I really loved bringing on and learning from new collaborators from film and experience design, and asking a sound designer to please engineer a phone conference call for performance that we would test multiple times. Getting back to my core intentions of Speculation and re-thinking everything about the audience experience with new artists that were not from the performing arts, was extremely refreshing, especially after having done it within the traditional ways.
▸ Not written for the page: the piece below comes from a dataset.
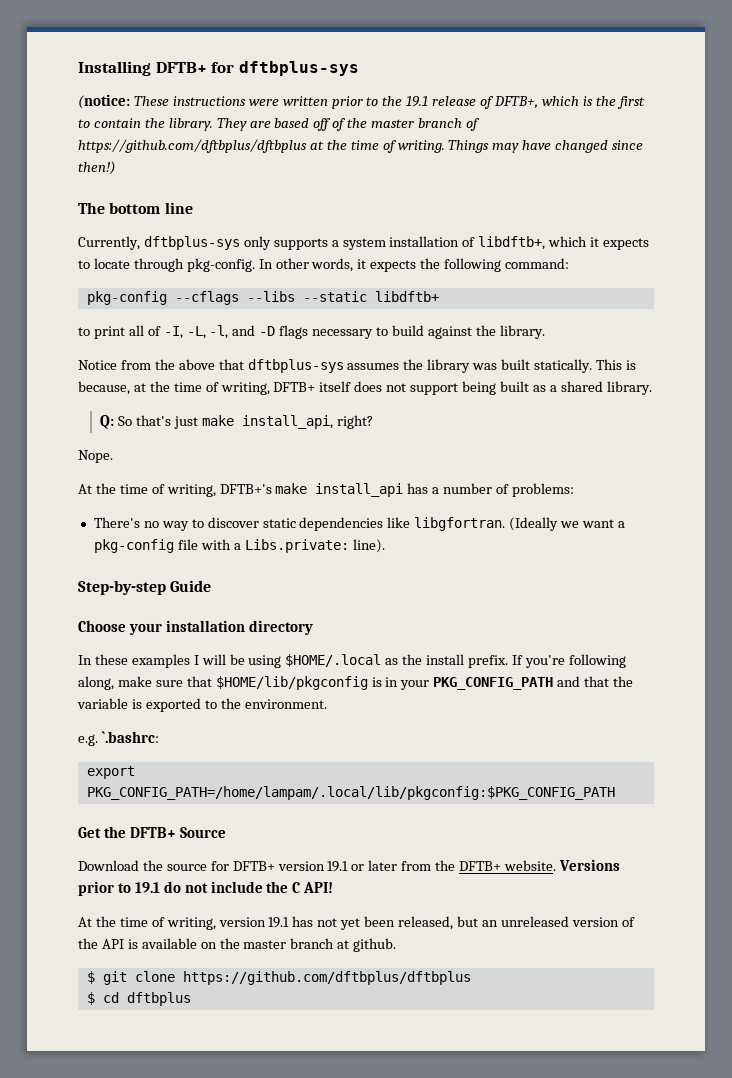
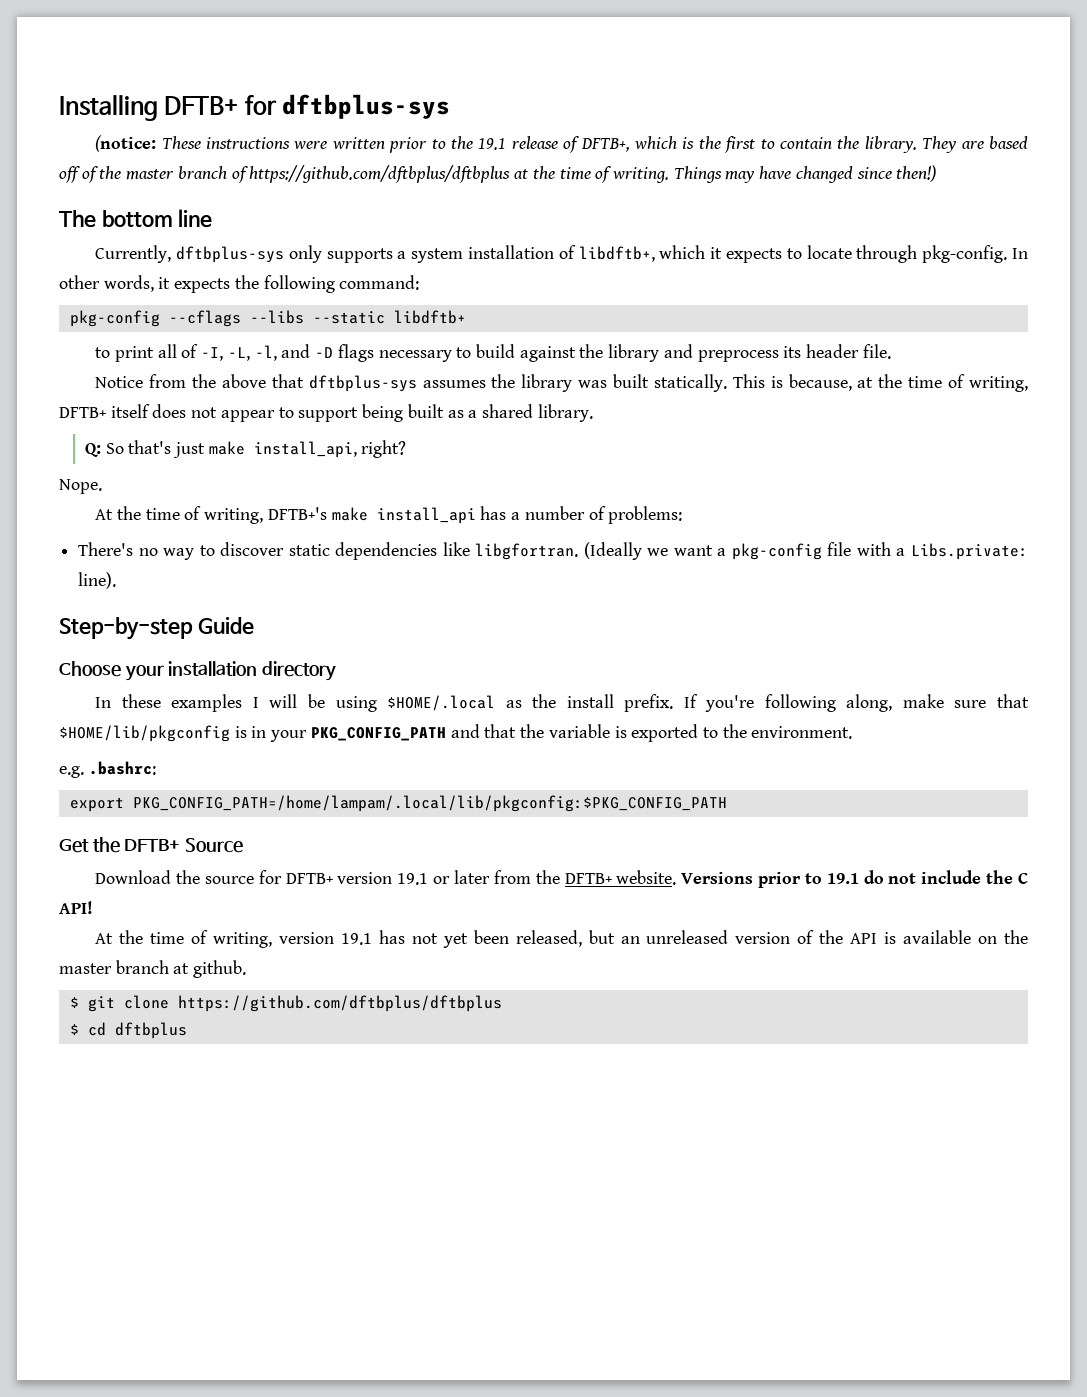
[499,325,545,339] library. -> [608,344,891,362] library and preprocess its header file.
(407, 387) none -> [220,407,294,422] appear to
[101,731,159,743] `.bashrc: -> [88,761,156,775] .bashrc:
The online space is still kind of the Wild West. There isn’t a long history and expectations about how one is going to attend a work online. So, that means, the door is wide open. (Or, at least more open than spending $65-$360 to attend a performance in the core of downtown Toronto. )
If you need to unwrap a cough drop in the middle of the show, by all means. If you want to lie down on the ground because you’ve been upright in front of a laptop for 8 hours, but still want to feel part of an event, let’s see what we can do. If your child needs to jump around because they can’t be confined to a venue seat for an hour, it would be my pleasure to still offer you a well-considered performance that you can experience from home. And that is the tip of the access iceberg. My personal interest is also in keeping the door open to people with blindness or low vision.
There is so much possibility in new technology, but we’re still making things that rely so much on eyesight.
Here’s another thing - a “live performance” does not have to mean live-video-stream-of-the-live-in-person-performance-that-you-were-going-to-do. This is a big one for me, and something I’m currently exploring with my new project, What Brings You In. What are ways of feeling another person’s presence when you’re not physically there or I can’t see you? I find these questions so exciting.
I wonder when attending a digital performance work from home will feel culturally comparable to going out to see, for example, a play in a theatre. As a friend said to me last year, “nothing can replace live [and in-person]” - so don’t. You don’t have to, and that is liberating.